ABSTRACT

Before 1947, India was a colony of Britain, and its foreign policy was conducted by the British in their own interest. Control over India gave the British access to its vast economic and military resources which enabled Britain to exercise power both within India and outside. Therefore, Britain showed an unflinching determination to hold on to India. This influenced Britain’s relations with Russia, France, and Germany. All policy decisions relating to India’s foreign policy were taken at London, and all treaties with states in the neighbourhood of India were signed in the name of the British Crown or the British Government.

The Government of India conducted day-to-day relations with external states within the framework of policy laid down at London. This made the purview of the Government of India very wide. The need to defend the routes to India created a vast sphere of influence and interference from Cape Town through Aden and Kolkata to Sidney.
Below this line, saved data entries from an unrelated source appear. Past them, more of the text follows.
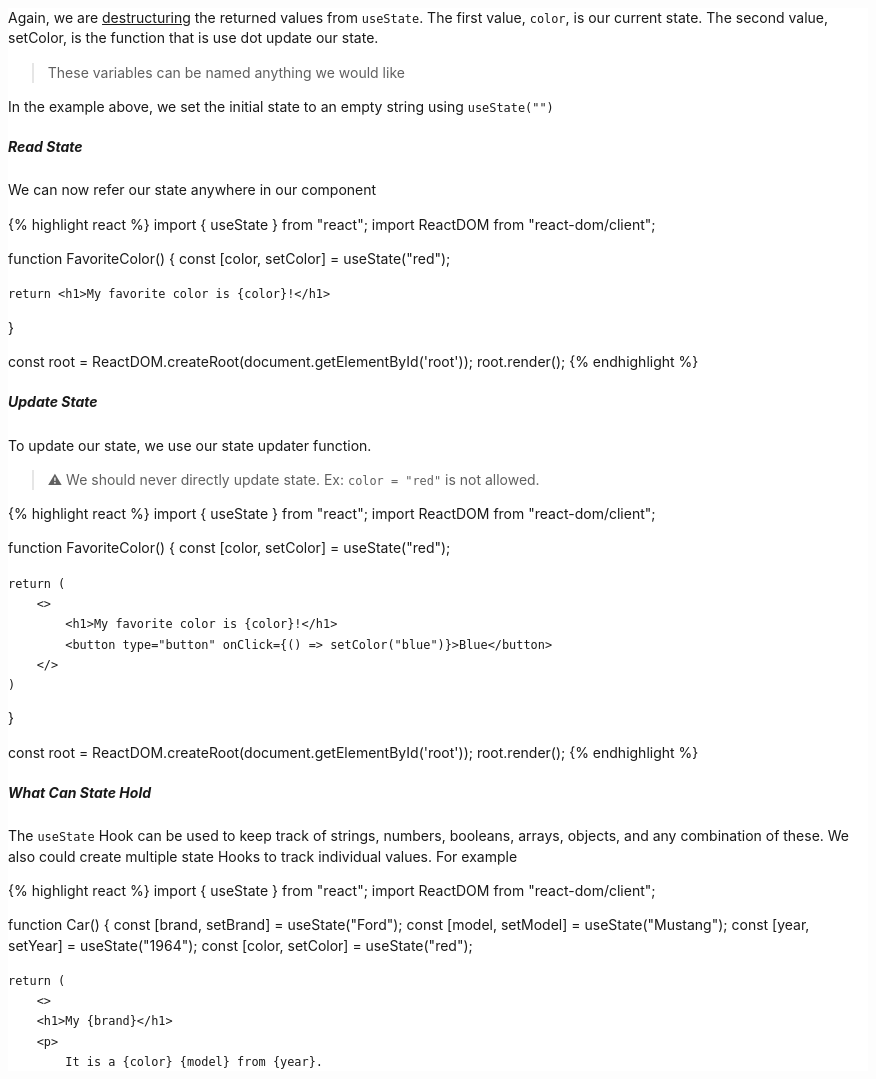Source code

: Again, we are [destructuring](#destructuring) the returned values from `useState`. The first value, `color`, is our
current state. The second value, setColor, is the function that is use dot update our state. 

> These variables can be named anything we would like

In the example above, we set the initial state to an empty string using `useState("")`

##### Read State

We can now refer our state anywhere in our component

{% highlight react %}
import { useState } from "react";
import ReactDOM from "react-dom/client";

function FavoriteColor() {
    const [color, setColor] = useState("red");
    
    return <h1>My favorite color is {color}!</h1>
}

const root = ReactDOM.createRoot(document.getElementById('root'));
root.render(<FavoriteColor />);
{% endhighlight %}

##### Update State

To update our state, we use our state updater function.

> ⚠️ We should never directly update state. Ex: `color = "red"` is not allowed.

{% highlight react %}
import { useState } from "react";
import ReactDOM from "react-dom/client";

function FavoriteColor() {
    const [color, setColor] = useState("red");
    
    return (
        <>
            <h1>My favorite color is {color}!</h1>
            <button type="button" onClick={() => setColor("blue")}>Blue</button>
        </>
    )
}

const root = ReactDOM.createRoot(document.getElementById('root'));
root.render(<FavoriteColor />);
{% endhighlight %}

##### What Can State Hold

The `useState` Hook can be used to keep track of strings, numbers, booleans, arrays, objects, and any combination of
these. We also could create multiple state Hooks to track individual values. For example

{% highlight react %}
import { useState } from "react";
import ReactDOM from "react-dom/client";

function Car() {
    const [brand, setBrand] = useState("Ford");
    const [model, setModel] = useState("Mustang");
    const [year, setYear] = useState("1964");
    const [color, setColor] = useState("red");
    
    return (
        <>
        <h1>My {brand}</h1>
        <p>
            It is a {color} {model} from {year}.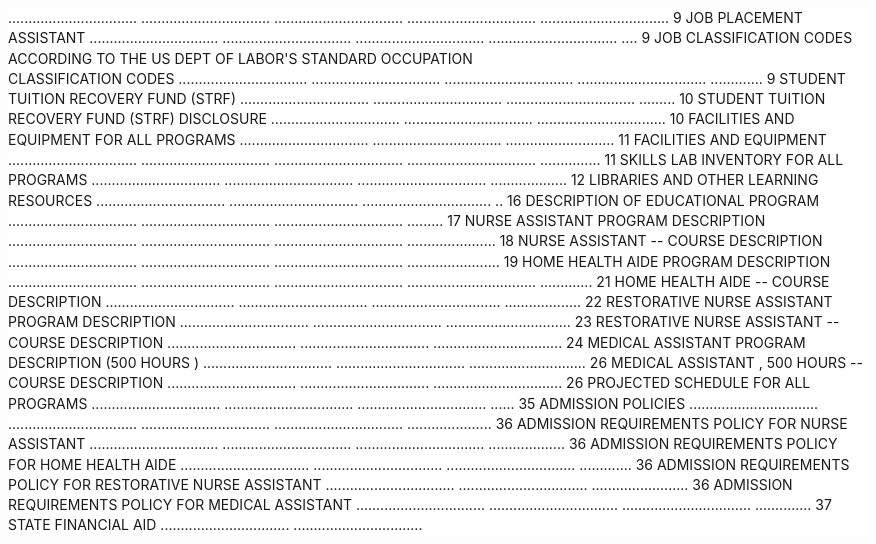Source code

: ................................ ................................
................................ ................................
................................ 9 JOB PLACEMENT ASSISTANT
................................ ................................
................................ ................................ .... 9
JOB CLASSIFICATION CODES ACCORDING TO THE US DEPT OF LABOR'S STANDARD
OCCUPATION\
CLASSIFICATION CODES ................................
................................ ................................
................................ ............. 9 STUDENT TUITION
RECOVERY FUND (STRF) ................................
................................ ................................
......... 10 STUDENT TUITION RECOVERY FUND (STRF) DISCLOSURE
................................ ................................
................................ 10 FACILITIES AND EQUIPMENT FOR ALL
PROGRAMS ................................
................................ ........................... 11
FACILITIES AND EQUIPMENT ................................
................................ ................................
................................ ............... 11 SKILLS LAB INVENTORY
FOR ALL PROGRAMS ................................
................................ ................................
................... 12 LIBRARIES AND OTHER LEARNING RESOURCES
................................ ................................
................................ .. 16 DESCRIPTION OF EDUCATIONAL
PROGRAM ................................
................................ ................................
......... 17 NURSE ASSISTANT PROGRAM DESCRIPTION
................................ ................................
................................ ...................... 18 NURSE
ASSISTANT -- COURSE DESCRIPTION ................................
................................ ................................
....................... 19 HOME HEALTH AIDE PROGRAM DESCRIPTION
................................ ................................
................................ ................................
............. 21 HOME HEALTH AIDE -- COURSE DESCRIPTION
................................ ................................
................................ ................... 22 RESTORATIVE
NURSE ASSISTANT PROGRAM DESCRIPTION ................................
................................ ............................... 23
RESTORATIVE NURSE ASSISTANT -- COURSE DESCRIPTION
................................ ................................
................................ 24 MEDICAL ASSISTANT PROGRAM
DESCRIPTION (500 HOURS ) ................................
................................ ............................. 26
MEDICAL ASSISTANT , 500 HOURS -- COURSE DESCRIPTION
................................ ................................
................................ 26 PROJECTED SCHEDULE FOR ALL PROGRAMS
................................ ................................
................................ ...... 35 ADMISSION POLICIES
................................ ................................
................................ ................................
..................... 36 ADMISSION REQUIREMENTS POLICY FOR NURSE
ASSISTANT ................................
................................ ................................
................... 36 ADMISSION REQUIREMENTS POLICY FOR HOME HEALTH
AIDE ................................ ................................
................................ ............. 36 ADMISSION REQUIREMENTS
POLICY FOR RESTORATIVE NURSE ASSISTANT ................................
................................ ........................ 36 ADMISSION
REQUIREMENTS POLICY FOR MEDICAL ASSISTANT
................................ ................................
................................ .............. 37 STATE FINANCIAL AID
................................ ................................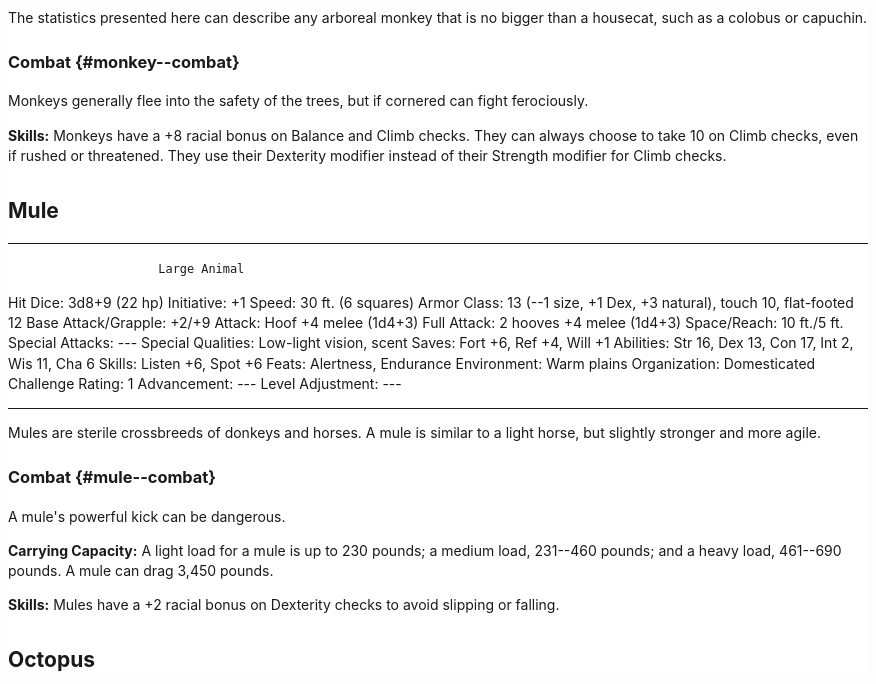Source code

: The statistics presented here can describe any arboreal monkey that is
no bigger than a housecat, such as a colobus or capuchin.

### Combat {#monkey--combat}

Monkeys generally flee into the safety of the trees, but if cornered can
fight ferociously.

**Skills:** Monkeys have a +8 racial bonus on Balance and Climb checks.
They can always choose to take 10 on Climb checks, even if rushed or
threatened. They use their Dexterity modifier instead of their Strength
modifier for Climb checks.

## Mule

  ---------------------- -------------------------------------------------------------
                         Large Animal
  Hit Dice:              3d8+9 (22 hp)
  Initiative:            +1
  Speed:                 30 ft. (6 squares)
  Armor Class:           13 (--1 size, +1 Dex, +3 natural), touch 10, flat-footed 12
  Base Attack/Grapple:   +2/+9
  Attack:                Hoof +4 melee (1d4+3)
  Full Attack:           2 hooves +4 melee (1d4+3)
  Space/Reach:           10 ft./5 ft.
  Special Attacks:       ---
  Special Qualities:     Low-light vision, scent
  Saves:                 Fort +6, Ref +4, Will +1
  Abilities:             Str 16, Dex 13, Con 17, Int 2, Wis 11, Cha 6
  Skills:                Listen +6, Spot +6
  Feats:                 Alertness, Endurance
  Environment:           Warm plains
  Organization:          Domesticated
  Challenge Rating:      1
  Advancement:           ---
  Level Adjustment:      ---
  ---------------------- -------------------------------------------------------------

Mules are sterile crossbreeds of donkeys and horses. A mule is similar
to a light horse, but slightly stronger and more agile.

### Combat {#mule--combat}

A mule's powerful kick can be dangerous.

**Carrying Capacity:** A light load for a mule is up to 230 pounds; a
medium load, 231--460 pounds; and a heavy load, 461--690 pounds. A mule
can drag 3,450 pounds.

**Skills:** Mules have a +2 racial bonus on Dexterity checks to avoid
slipping or falling.

## Octopus
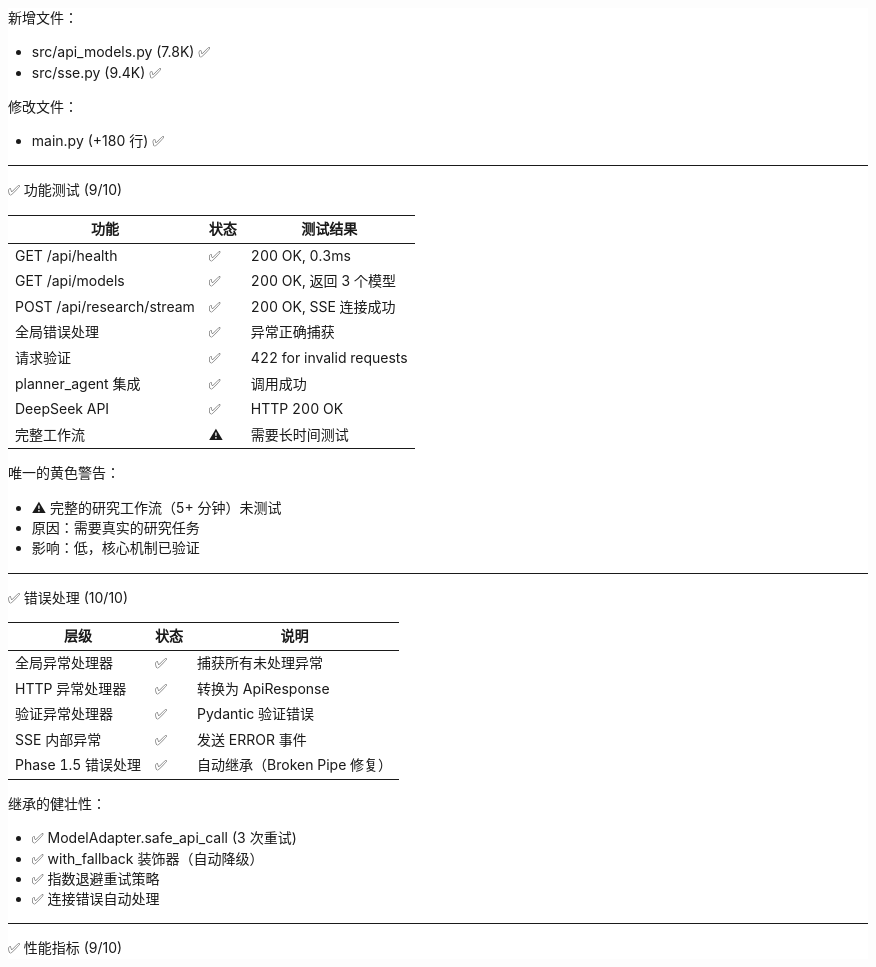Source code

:   新增文件：
  - src/api_models.py (7.8K) ✅
  - src/sse.py (9.4K) ✅

  修改文件：
  - main.py (+180 行) ✅

  ---
  ✅ 功能测试 (9/10)

  | 功能                        | 状态  | 测试结果                     |
  |---------------------------|-----|--------------------------|
  | GET /api/health           | ✅   | 200 OK, 0.3ms            |
  | GET /api/models           | ✅   | 200 OK, 返回 3 个模型         |
  | POST /api/research/stream | ✅   | 200 OK, SSE 连接成功         |
  | 全局错误处理                    | ✅   | 异常正确捕获                   |
  | 请求验证                      | ✅   | 422 for invalid requests |
  | planner_agent 集成          | ✅   | 调用成功                     |
  | DeepSeek API              | ✅   | HTTP 200 OK              |
  | 完整工作流                     | ⚠️  | 需要长时间测试                  |

  唯一的黄色警告：
  - ⚠️ 完整的研究工作流（5+ 分钟）未测试
  - 原因：需要真实的研究任务
  - 影响：低，核心机制已验证

  ---
  ✅ 错误处理 (10/10)

  | 层级             | 状态  | 说明                   |
  |----------------|-----|----------------------|
  | 全局异常处理器        | ✅   | 捕获所有未处理异常            |
  | HTTP 异常处理器     | ✅   | 转换为 ApiResponse      |
  | 验证异常处理器        | ✅   | Pydantic 验证错误        |
  | SSE 内部异常       | ✅   | 发送 ERROR 事件          |
  | Phase 1.5 错误处理 | ✅   | 自动继承（Broken Pipe 修复） |

  继承的健壮性：
  - ✅ ModelAdapter.safe_api_call (3 次重试)
  - ✅ with_fallback 装饰器（自动降级）
  - ✅ 指数退避重试策略
  - ✅ 连接错误自动处理

  ---
  ✅ 性能指标 (9/10)
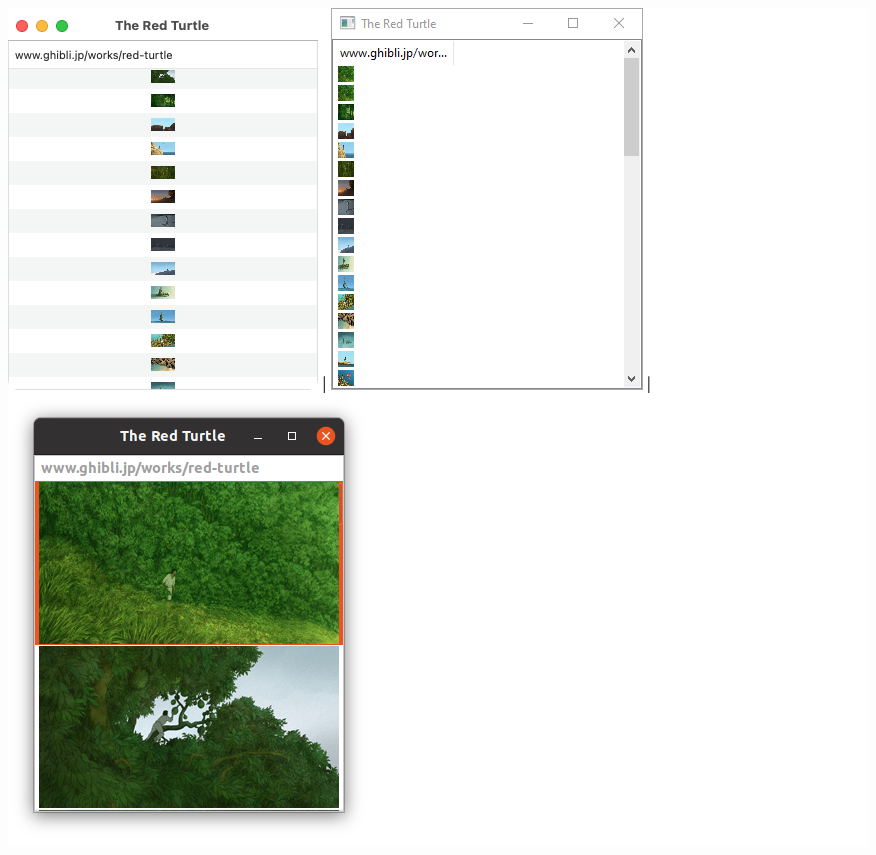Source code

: ![glimmer-dsl-libui-mac-basic-table-image.png](/images/glimmer-dsl-libui-mac-basic-table-image.png) | ![glimmer-dsl-libui-windows-basic-table-image.png](/images/glimmer-dsl-libui-windows-basic-table-image.png) | ![glimmer-dsl-libui-linux-basic-table-image.png](/images/glimmer-dsl-libui-linux-basic-table-image.png)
During the First and the Second World Wars, the considerations relating to the security of the Indian Empire and the routes thereto, especially in the Middle East, remained major constituents of British strategy.

The nationalist leaders in India looked upon India’s foreign policy during this period as ‘Un -Indian’. In 1943, Subhas Chandra Bose, with the cooperation of Japan, launched an armed invasion from India’s eastern frontier.

In short, the determinants of the foreign policy of colonial India were very different from the determinants of the foreign policy of a sovereign state.